A tanker truck approached the bump. "I hate fuel trucks," Woods said.

"Yeah," Ullery said, "that would be a pretty big explosion."

Two nights before, Woods sat along a sandbagged wall at the police station's entrance. Three of his friends in the battalion were killed, he said. Another was in a coma. A fifth was shot the previous week. A sixth was struck in the face by bomb shrapnel.

Now he was talking about a firefight at the police station the week before, which everyone had survived. The insurgents attacked from at least two sides. The marines repelled them.

"Some people out here I didn't like," he said, speaking of his platoon. "But now, we got real close. We got real close, let me tell you. We need each other. It comes down to it, in a firefight, we're brothers."

Another marine, Lance Cpl. Daniel B. Hedgecock, 25, sat in the blackness to his right. "But I could definitely go without another firefight," he said.

They were quiet for a few minutes. "After being here three or four months everybody's got a lot going on in the head," Woods said. "Everybody wants to come home."

He thought about that sentence. "Alive," he added.

Superstitions can run wild in war, and there is a rumor among the marines in Anbar that Iraqi snipers will not shoot black people, because they are worried that it will bring them demons.

Woods is black.

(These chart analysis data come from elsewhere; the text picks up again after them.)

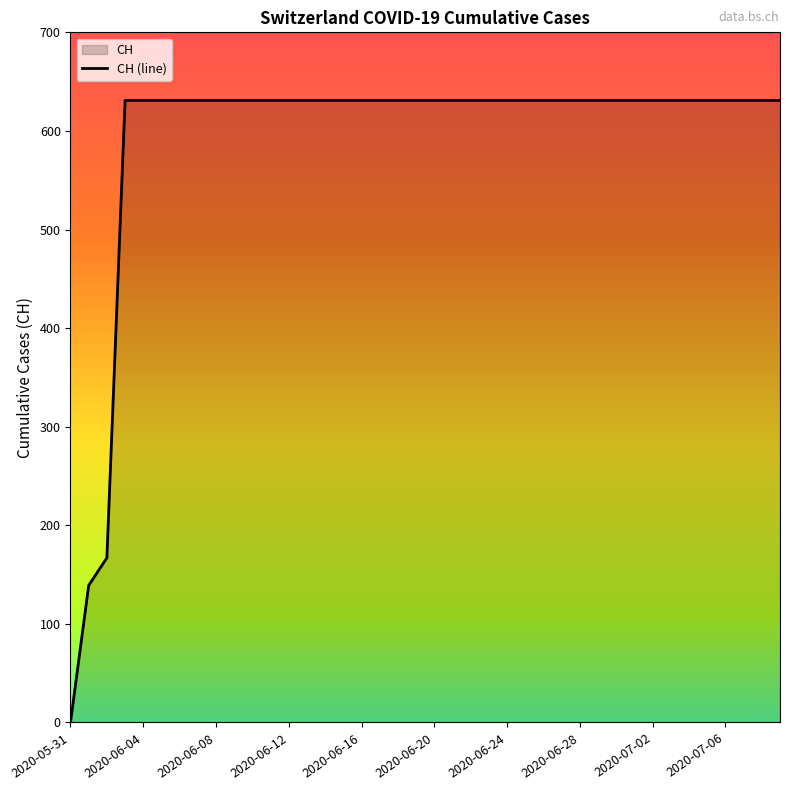

How many lines are shown in the chart?

1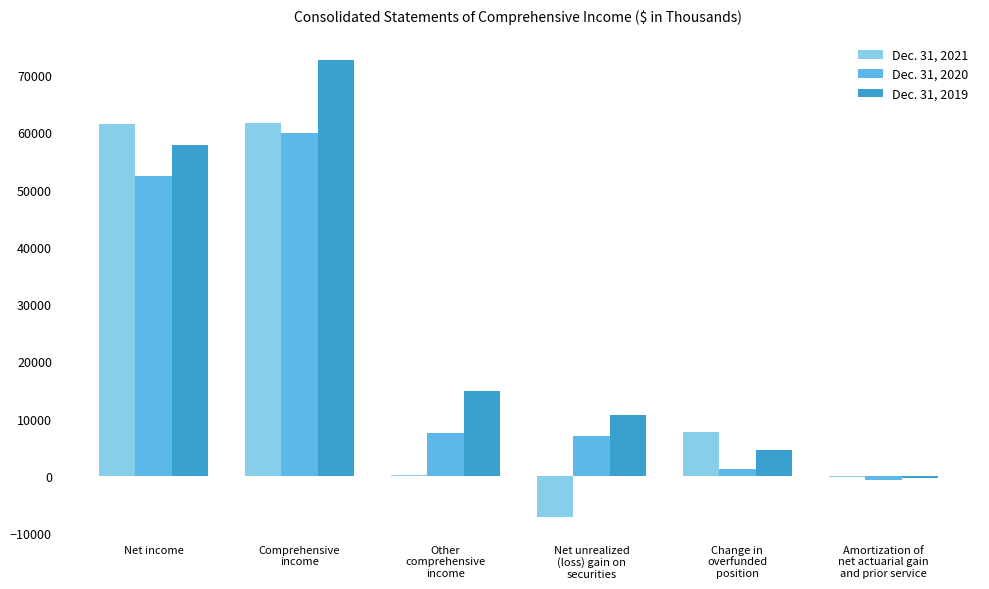

Which series changed the most between Comprehensive
income and Change in
overfunded
position?

Dec. 31, 2019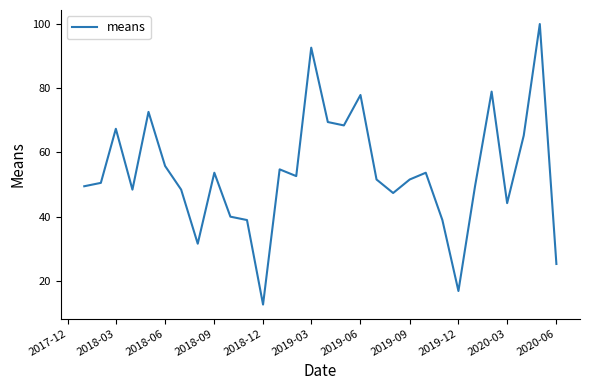

What is the difference between the maximum and minimum values?

87.4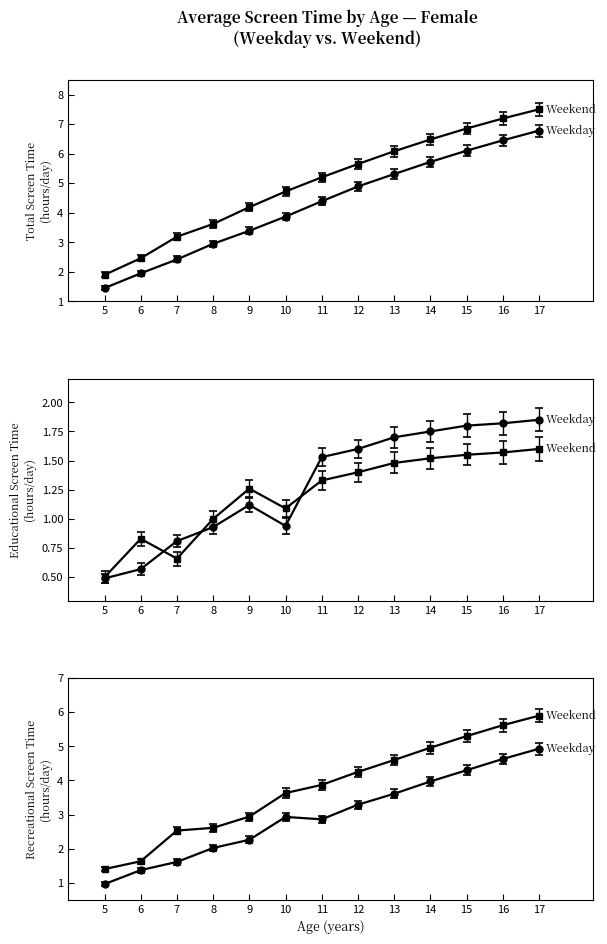

True or false: Female Weekday Total and Female Weekday Educational cross at least once.

False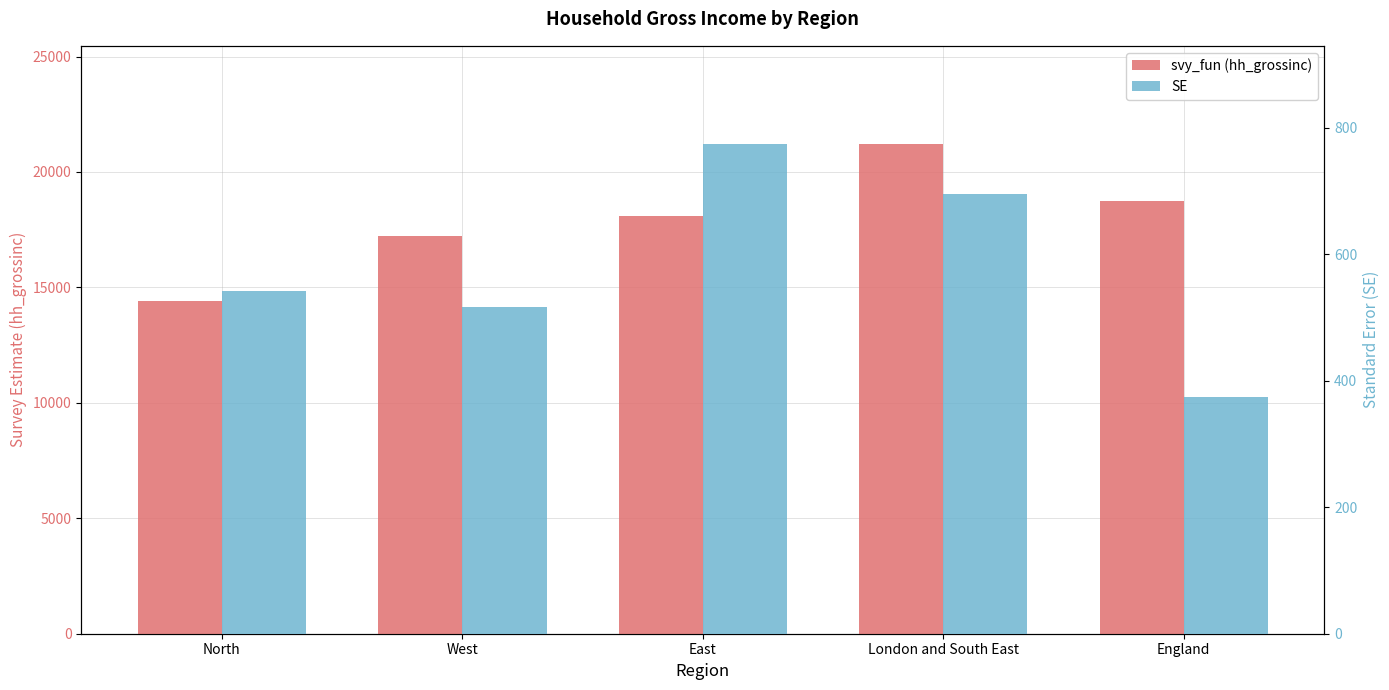

Does the chart contain any negative values?

No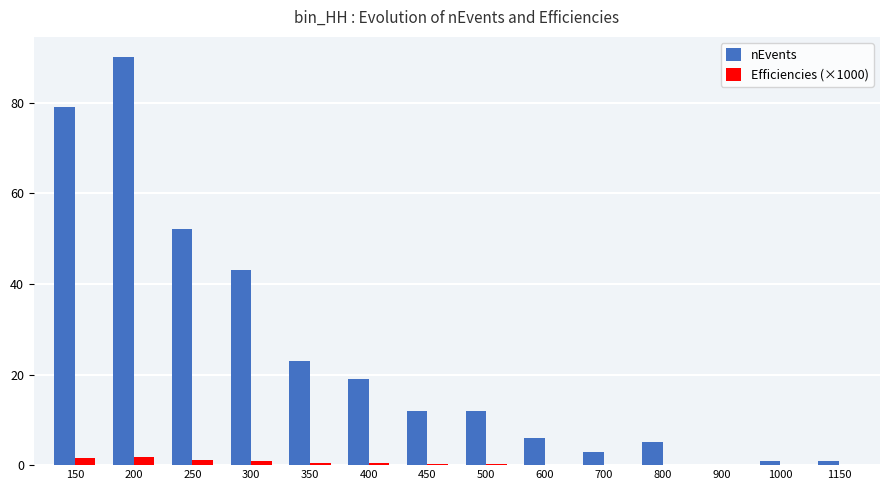

Where is nEvents nearest to the value 45?

300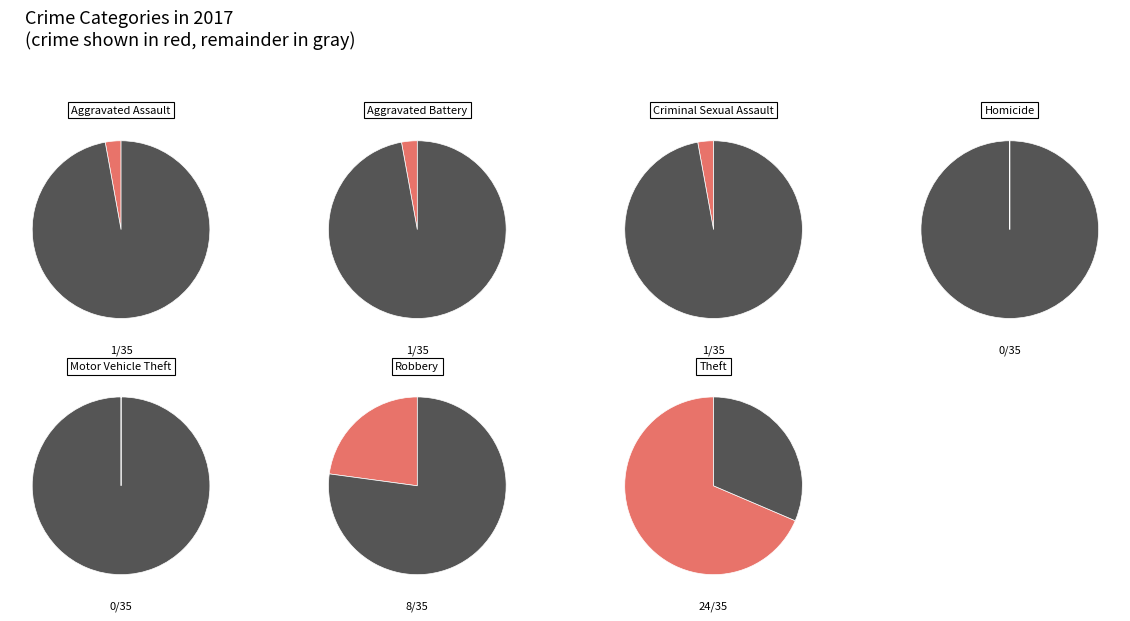

Which category has the biggest portion of the pie?

Theft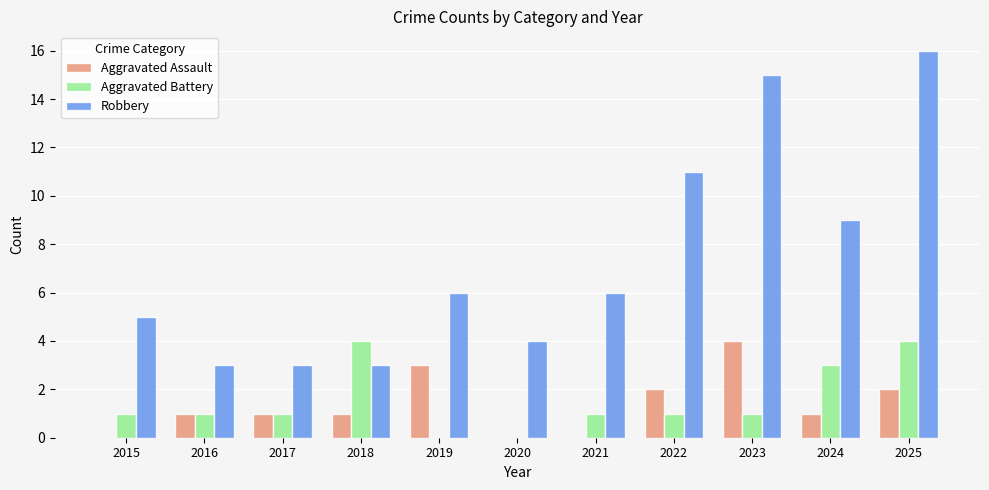

What is the highest value of the Aggravated Battery series?

4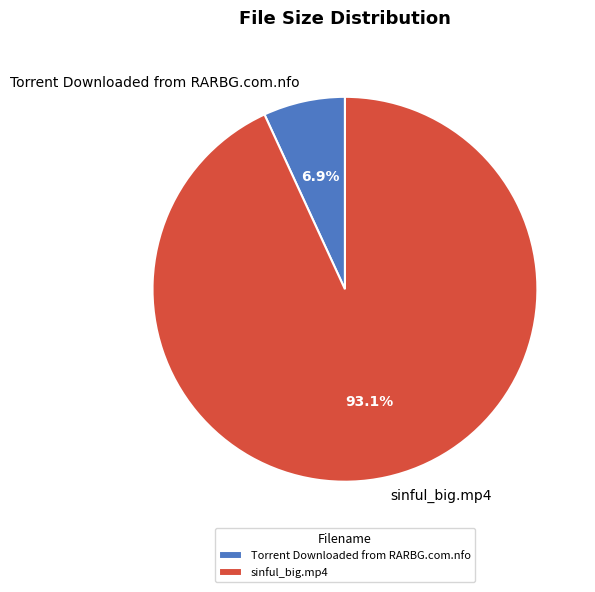

Which slice is the largest?

sinful_big.mp4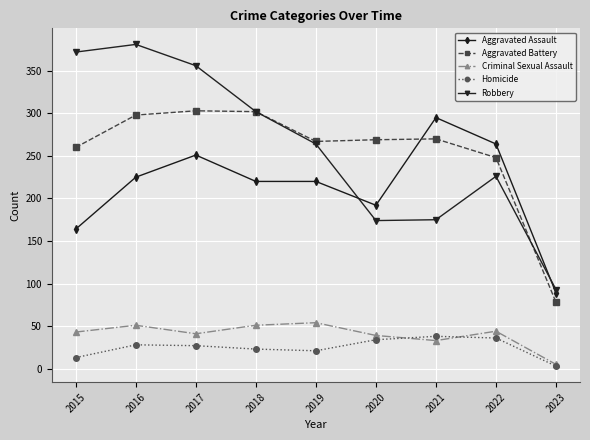

How many intersections are there between Robbery and Aggravated Assault?

2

He smoked in the darkness and said it had been a subject of conversation in his unit, Mobile Assault Platoon Five. "Valdez and me talked about that," he said. "He's Hispanic. He said, 'Man, I'm going to paint my skin darker, man.' That's what he said. And the next day he got shot."

"I hate this place," he said.

Now he sat on Post 2 again, in the light, watching the advancing trucks.

"Out here," he said, "it really makes you love your country. I love my country, man. I love my country. I didn't hate my country before, man. But I had some problems with it."

"The United States of America," he said. "That sounds like heaven right now."